Department of Keratonosus, Weifang Eye Hospital, Weifang, Shandong, China (mainland).
Department of Laboratory Medicine, Weifang Yidu Central Hospital, Qingzhou, Shandong, China (mainland).
Med Sci Monit. 2022 Apr 5;28:e935359. doi: 10.12659/MSM.935359.

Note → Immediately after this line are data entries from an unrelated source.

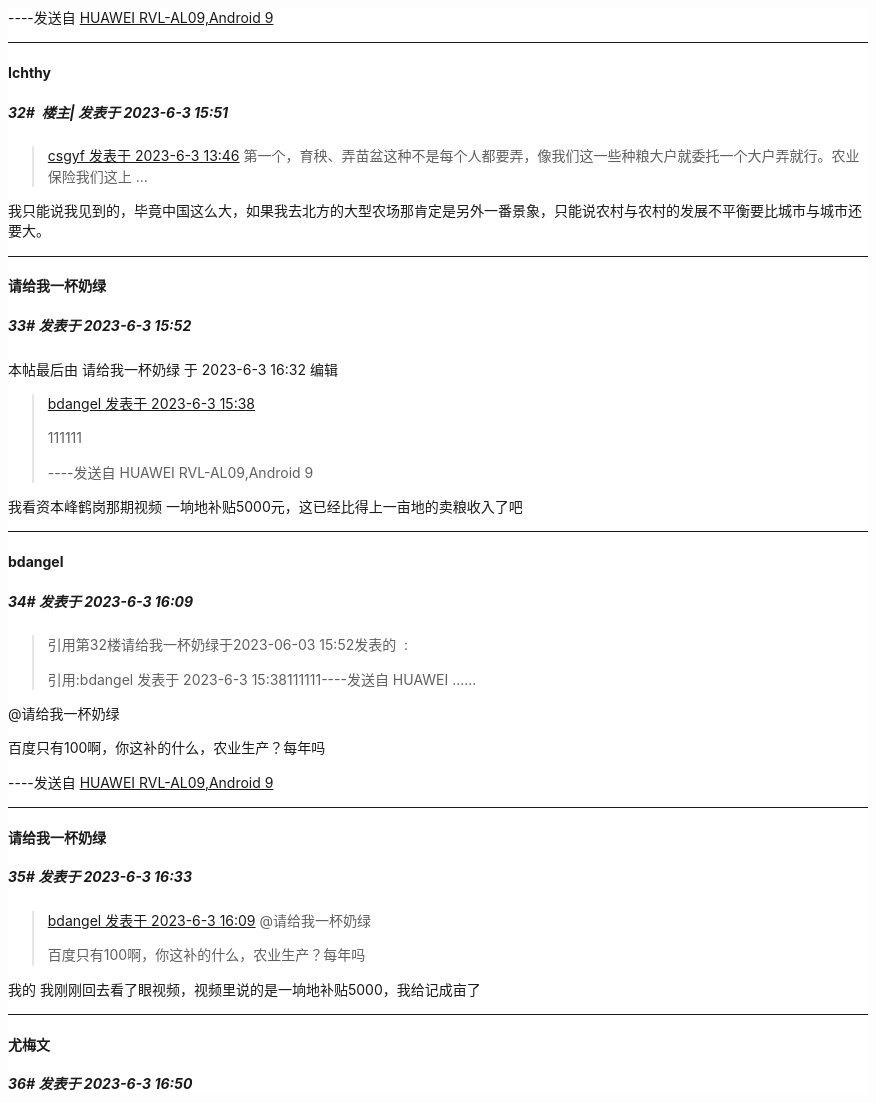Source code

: ----发送自 [HUAWEI RVL-AL09,Android 9](http://stage1.5j4m.com/?1.37)

*****

####  Ichthy  
##### 32#         楼主| 发表于 2023-6-3 15:51

<blockquote><a href="httphttps://bbs.saraba1st.com/2b/forum.php?mod=redirect&amp;goto=findpost&amp;pid=61101130&amp;ptid=2138185" target="_blank">csgyf 发表于 2023-6-3 13:46</a>
第一个，育秧、弄苗盆这种不是每个人都要弄，像我们这一些种粮大户就委托一个大户弄就行。农业保险我们这上 ...</blockquote>
我只能说我见到的，毕竟中国这么大，如果我去北方的大型农场那肯定是另外一番景象，只能说农村与农村的发展不平衡要比城市与城市还要大。

*****

####  请给我一杯奶绿  
##### 33#       发表于 2023-6-3 15:52

 本帖最后由 请给我一杯奶绿 于 2023-6-3 16:32 编辑 
<blockquote><a href="httphttps://bbs.saraba1st.com/2b/forum.php?mod=redirect&amp;goto=findpost&amp;pid=61101974&amp;ptid=2138185" target="_blank">bdangel 发表于 2023-6-3 15:38</a>

111111

----发送自 HUAWEI RVL-AL09,Android 9</blockquote>

我看资本峰鹤岗那期视频 一垧地补贴5000元，这已经比得上一亩地的卖粮收入了吧

*****

####  bdangel  
##### 34#       发表于 2023-6-3 16:09

<blockquote>引用第32楼请给我一杯奶绿于2023-06-03 15:52发表的  :

引用:bdangel 发表于 2023-6-3 15:38111111----发送自 HUAWEI ......</blockquote>
@请给我一杯奶绿

百度只有100啊，你这补的什么，农业生产？每年吗

----发送自 [HUAWEI RVL-AL09,Android 9](http://stage1.5j4m.com/?1.37)

*****

####  请给我一杯奶绿  
##### 35#       发表于 2023-6-3 16:33

<blockquote><a href="httphttps://bbs.saraba1st.com/2b/forum.php?mod=redirect&amp;goto=findpost&amp;pid=61102311&amp;ptid=2138185" target="_blank">bdangel 发表于 2023-6-3 16:09</a>
@请给我一杯奶绿

百度只有100啊，你这补的什么，农业生产？每年吗</blockquote>
我的 我刚刚回去看了眼视频，视频里说的是一垧地补贴5000，我给记成亩了

*****

####  尤梅文  
##### 36#       发表于 2023-6-3 16:50
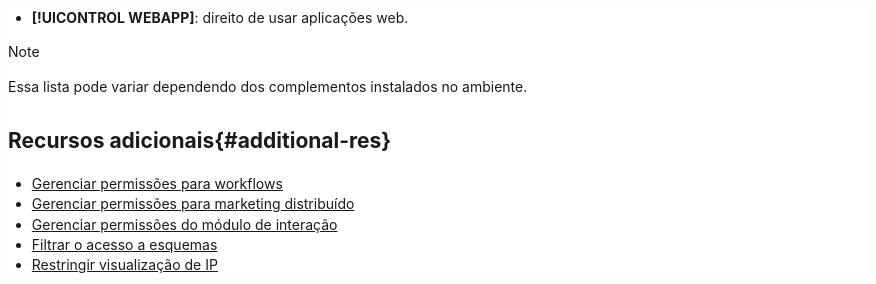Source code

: 
* **[!UICONTROL WEBAPP]**: direito de usar aplicações web.

>[!NOTE]
>
>Essa lista pode variar dependendo dos complementos instalados no ambiente.



## Recursos adicionais{#additional-res}

* [Gerenciar permissões para workflows](../../automation/workflow/managing-rights.md)
* [Gerenciar permissões para marketing distribuído](../../automation/distributed-marketing/about-distributed-marketing.md#operators)
* [Gerenciar permissões do módulo de interação](../interaction/interaction-operators.md)
* [Filtrar o acesso a esquemas](../dev/filter-schema.md)
* [Restringir visualização de IP](../dev/restrict-pi-view.md)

BACKGROUND Allergic conjunctivitis, one of the frequently occurring ocular surface diseases, can cause mucus discharge, itchy sensation, conjunctival hyperemia, and papillary formation. Seasonal allergic conjunctivitis (SAC) is associated with xerophthalmia and instability of tear film. Meibomian gland (MG) can secrete lipids to avoid xerophthalmia. However, there have been few reports on MG morphological alterations of SAC patients. This study aimed to examine the morphological alterations of MG among SAC patients. MATERIAL AND METHODS Our study included 89 eyes from 89 patients with SAC and 112 eyes of healthy volunteers. The symptoms were assessed by ocular surface disease index (OSDI) questionnaire. Then, the tests shown below were carried out, including tear evaporation rate from the ocular surface (TEROS), slit-lamp examination, break-up time (BUT) of tear film, Schirmer test I, vital staining, meibography, and meibum expression grading. MG was examined with laser scanning confocal microscopy (LSCM). RESULTS Relative to the control group, the OSDI was significantly higher in the SAC group. TEROS values, BUT, vital staining, MG expression, MG distortion rates, and MG dropout grades were significantly worse in the SAC group compared with the control group. As suggested by LSCM, SAC patients had markedly worse averages of parameters compared with controls. CONCLUSIONS The patients with SAC have more significant morphological and cytological changes in the MG. The Keratograph 5M system and LSCM are effective methods for evaluating MG status and ocular surface diseases.
过敏性结膜炎是常见的眼表疾病之一,可导致黏液分泌、瘙痒感、结膜充血和乳头形成。季节性过敏性结膜炎(SAC)与干眼症和泪膜不稳定有关。睑板腺(MG)可以分泌脂质以避免干眼症。然而,关于 SAC 患者 MG 形态改变的报道较少。本研究旨在研究 SAC 患者 MG 的形态改变。
我们的研究包括 89 例 SAC 患者的 89 只眼和 112 名健康志愿者的 112 只眼。通过眼表面疾病指数(OSDI)问卷评估症状。然后进行以下测试,包括眼表面泪液蒸发率(TEROS)、裂隙灯检查、泪膜破裂时间(BUT)、Schirmer 试验 I、荧光素染色、睑板腺照相和睑板腺分泌物分级。使用激光共聚焦显微镜(LSCM)检查 MG。
与对照组相比,SAC 组的 OSDI 明显更高。SAC 组的 TEROS 值、BUT、荧光素染色、MG 表达、MG 扭曲率和 MG 脱落分级明显差于对照组。LSCM 提示,SAC 患者的参数平均值明显差于对照组。
SAC 患者的 MG 存在更明显的形态和细胞学改变。Keratograph 5M 系统和 LSCM 是评估 MG 状态和眼表疾病的有效方法。